__Texto fornecido__.
- - -
Nutrigenética, que se refere à digestão e metabolismo de moléculas alimentares influenciadas pelos genótipos individuais, e a nutrição epigenética, que envolve a regulação da expressão gênica por fatores ambientais e dietéticos, também são importantes para entender as alergias alimentares.

Os primeiros 1000 dias de vida, que incluem a gravidez, o período neonatal e os dois primeiros anos de vida da criança, são cruciais para o estabelecimento de uma microbiota intestinal saudável. Diversos fatores durante esse período podem influenciar a composição da microbiota intestinal, alguns benéficos e outros aumentando o risco de doenças. Fatores como parto vaginal, amamentação, vida rural, exposição a animais de estimação e uma dieta rica em fibras foram identificados como protetores contra alergias alimentares. O equilíbrio entre famílias bacterianas específicas é essencial para a saúde intestinal, e desvios desse equilíbrio podem indicar uma microbiota imatura. Os ácidos graxos de cadeia curta, especialmente o butirato, têm papéis protetores contra doenças autoimunes e inflamatórias.

A revisão também explora o impacto da saúde intestinal durante a gravidez nos riscos de alergias. A dieta materna pode moldar a microbiota intestinal do recém-nascido, afetando o desenvolvimento de alergias. Nutrientes como vitamina D e certos ácidos graxos desempenham um papel crucial. Dietas ricas em vegetais e iogurte durante a gravidez promovem a saúde intestinal nos filhos, enquanto outros alimentos podem aumentar o risco de alergias. Morar em fazendas tem sido mostrado para fortalecer o sistema imunológico das crianças através da ativação de células T reguladoras.

O modo de parto, seja vaginal ou cesariana, afeta significativamente a composição da microbiota intestinal dos recém-nascidos. A localização do parto, como em casa ou em hospital, também pode impactar a saúde da criança.
- - -
__Questões de estudo__.
(a) De acordo com o texto sobre microbiota intestinal e alergias alimentares, quais períodos compõem os primeiros 1000 dias de vida?
(b) Retome o texto sobre microbiota intestinal e alergias alimentares logo após a última frase apresentada.

Trechos de um conjunto de dados:
- - -
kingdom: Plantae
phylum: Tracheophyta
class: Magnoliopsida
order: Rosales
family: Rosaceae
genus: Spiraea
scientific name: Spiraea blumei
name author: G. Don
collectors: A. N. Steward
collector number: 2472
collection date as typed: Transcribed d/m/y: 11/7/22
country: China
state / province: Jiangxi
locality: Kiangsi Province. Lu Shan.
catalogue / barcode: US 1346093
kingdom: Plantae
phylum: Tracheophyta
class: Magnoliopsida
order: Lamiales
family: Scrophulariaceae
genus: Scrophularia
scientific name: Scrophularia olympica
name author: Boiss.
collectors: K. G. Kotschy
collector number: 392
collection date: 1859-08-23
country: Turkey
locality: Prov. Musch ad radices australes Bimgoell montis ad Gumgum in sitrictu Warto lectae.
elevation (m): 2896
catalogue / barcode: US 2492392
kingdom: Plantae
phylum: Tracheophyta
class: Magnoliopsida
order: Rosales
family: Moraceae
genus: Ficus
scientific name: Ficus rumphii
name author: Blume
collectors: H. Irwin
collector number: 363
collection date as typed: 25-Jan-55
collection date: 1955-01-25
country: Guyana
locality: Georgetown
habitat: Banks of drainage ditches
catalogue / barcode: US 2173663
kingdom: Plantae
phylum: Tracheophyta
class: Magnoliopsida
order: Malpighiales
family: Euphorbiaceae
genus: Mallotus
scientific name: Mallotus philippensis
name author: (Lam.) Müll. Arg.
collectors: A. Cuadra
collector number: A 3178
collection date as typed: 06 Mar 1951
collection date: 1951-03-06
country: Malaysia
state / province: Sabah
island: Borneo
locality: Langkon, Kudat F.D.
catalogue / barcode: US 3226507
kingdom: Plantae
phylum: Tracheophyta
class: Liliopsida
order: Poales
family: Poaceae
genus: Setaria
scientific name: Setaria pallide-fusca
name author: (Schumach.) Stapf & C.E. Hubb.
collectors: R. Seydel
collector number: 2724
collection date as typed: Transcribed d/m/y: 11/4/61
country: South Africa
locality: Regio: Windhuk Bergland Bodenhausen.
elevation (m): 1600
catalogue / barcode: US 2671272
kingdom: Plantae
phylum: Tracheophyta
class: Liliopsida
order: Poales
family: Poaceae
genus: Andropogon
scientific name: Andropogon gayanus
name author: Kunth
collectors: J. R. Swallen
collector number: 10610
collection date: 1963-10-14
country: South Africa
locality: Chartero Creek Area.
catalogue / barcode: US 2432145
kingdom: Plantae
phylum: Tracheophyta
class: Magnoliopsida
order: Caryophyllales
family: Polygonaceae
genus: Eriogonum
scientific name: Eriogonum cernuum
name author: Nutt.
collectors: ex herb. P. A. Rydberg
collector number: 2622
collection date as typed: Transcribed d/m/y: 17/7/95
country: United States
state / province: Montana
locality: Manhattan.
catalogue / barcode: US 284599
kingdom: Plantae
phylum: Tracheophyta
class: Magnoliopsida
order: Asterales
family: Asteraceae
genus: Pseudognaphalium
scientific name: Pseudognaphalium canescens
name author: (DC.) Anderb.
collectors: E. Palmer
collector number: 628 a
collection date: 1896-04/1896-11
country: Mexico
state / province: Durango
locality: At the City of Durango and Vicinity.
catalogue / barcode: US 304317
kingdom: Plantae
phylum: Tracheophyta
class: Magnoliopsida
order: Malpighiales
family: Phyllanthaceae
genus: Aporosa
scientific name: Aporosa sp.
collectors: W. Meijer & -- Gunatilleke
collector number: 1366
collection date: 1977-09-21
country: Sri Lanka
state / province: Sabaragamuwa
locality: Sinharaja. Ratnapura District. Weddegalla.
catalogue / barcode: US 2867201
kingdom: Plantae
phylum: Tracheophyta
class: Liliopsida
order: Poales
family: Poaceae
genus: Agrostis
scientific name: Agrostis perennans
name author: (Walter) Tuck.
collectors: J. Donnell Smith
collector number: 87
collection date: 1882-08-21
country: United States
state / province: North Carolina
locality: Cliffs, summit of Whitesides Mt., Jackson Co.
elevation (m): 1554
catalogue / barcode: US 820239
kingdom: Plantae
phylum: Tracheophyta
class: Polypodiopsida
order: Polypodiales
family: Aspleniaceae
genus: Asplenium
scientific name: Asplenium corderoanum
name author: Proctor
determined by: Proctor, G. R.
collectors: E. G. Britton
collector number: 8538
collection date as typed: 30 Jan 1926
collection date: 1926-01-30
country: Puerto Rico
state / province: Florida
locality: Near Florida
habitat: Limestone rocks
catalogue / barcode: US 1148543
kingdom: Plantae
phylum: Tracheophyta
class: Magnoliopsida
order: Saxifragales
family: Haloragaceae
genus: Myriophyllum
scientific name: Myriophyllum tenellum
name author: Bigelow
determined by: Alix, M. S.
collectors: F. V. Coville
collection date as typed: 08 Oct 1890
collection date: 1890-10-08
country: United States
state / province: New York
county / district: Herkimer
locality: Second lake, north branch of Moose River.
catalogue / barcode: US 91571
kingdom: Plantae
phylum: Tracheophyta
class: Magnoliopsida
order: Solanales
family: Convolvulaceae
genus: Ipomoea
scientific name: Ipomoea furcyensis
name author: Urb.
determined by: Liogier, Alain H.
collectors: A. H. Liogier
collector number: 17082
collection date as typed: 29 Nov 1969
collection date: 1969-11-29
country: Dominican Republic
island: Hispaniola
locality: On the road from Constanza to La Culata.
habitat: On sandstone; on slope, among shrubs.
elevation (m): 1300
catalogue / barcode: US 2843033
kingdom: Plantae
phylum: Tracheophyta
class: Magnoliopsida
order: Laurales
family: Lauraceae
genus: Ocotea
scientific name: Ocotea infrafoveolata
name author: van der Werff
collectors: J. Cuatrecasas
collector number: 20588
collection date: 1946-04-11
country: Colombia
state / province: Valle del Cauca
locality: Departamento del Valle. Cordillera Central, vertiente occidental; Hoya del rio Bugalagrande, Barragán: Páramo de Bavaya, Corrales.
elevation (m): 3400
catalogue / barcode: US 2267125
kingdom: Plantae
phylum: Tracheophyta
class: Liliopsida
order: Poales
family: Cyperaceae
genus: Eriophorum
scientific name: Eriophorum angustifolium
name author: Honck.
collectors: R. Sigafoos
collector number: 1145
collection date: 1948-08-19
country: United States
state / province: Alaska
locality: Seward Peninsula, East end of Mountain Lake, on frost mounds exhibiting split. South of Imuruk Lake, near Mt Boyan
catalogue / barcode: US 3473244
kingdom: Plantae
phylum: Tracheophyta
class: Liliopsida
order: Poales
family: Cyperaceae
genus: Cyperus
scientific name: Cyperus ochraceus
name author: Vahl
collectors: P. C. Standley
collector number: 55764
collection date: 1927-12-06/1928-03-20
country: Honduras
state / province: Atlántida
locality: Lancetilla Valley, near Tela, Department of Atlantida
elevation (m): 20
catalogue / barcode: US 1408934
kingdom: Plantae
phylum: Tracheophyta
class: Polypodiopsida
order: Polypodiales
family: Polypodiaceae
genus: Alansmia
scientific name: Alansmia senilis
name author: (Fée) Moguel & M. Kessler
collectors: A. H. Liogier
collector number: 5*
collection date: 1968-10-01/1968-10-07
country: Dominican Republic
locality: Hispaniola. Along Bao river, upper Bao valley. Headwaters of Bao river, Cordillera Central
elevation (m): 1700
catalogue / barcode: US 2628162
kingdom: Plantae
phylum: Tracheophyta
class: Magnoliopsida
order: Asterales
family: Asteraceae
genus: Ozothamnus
- - -
__Gabarito__.
(a) A gravidez, o período neonatal e os dois primeiros anos de vida da criança.

(b)
A revisão destaca a importante ligação entre a microbiota intestinal e o desenvolvimento de alergias alimentares. Variações na abundância e riqueza bacteriana nos primeiros meses de vida podem prever a sensibilização a alimentos específicos no futuro. Além disso, o uso de antibióticos durante os primeiros anos de vida, que altera a composição intestinal, está ligado ao desenvolvimento de alergias.

Ao contrário do que se acreditava anteriormente, o leite humano não é estéril e contém uma variedade de micróbios da cavidade oral do lactente e do intestino da mãe. O leite materno desempenha um papel fundamental na influência da microbiota intestinal do lactente e pode impactar o potencial desenvolvimento de alergias alimentares.

Os oligossacarídeos do leite humano (HMOs) têm recebido atenção por seus papéis benéficos no desenvolvimento do lactente. Esses compostos não são digeridos no intestino superior e servem como alimento para bactérias benéficas, potencialmente prevenindo alergias.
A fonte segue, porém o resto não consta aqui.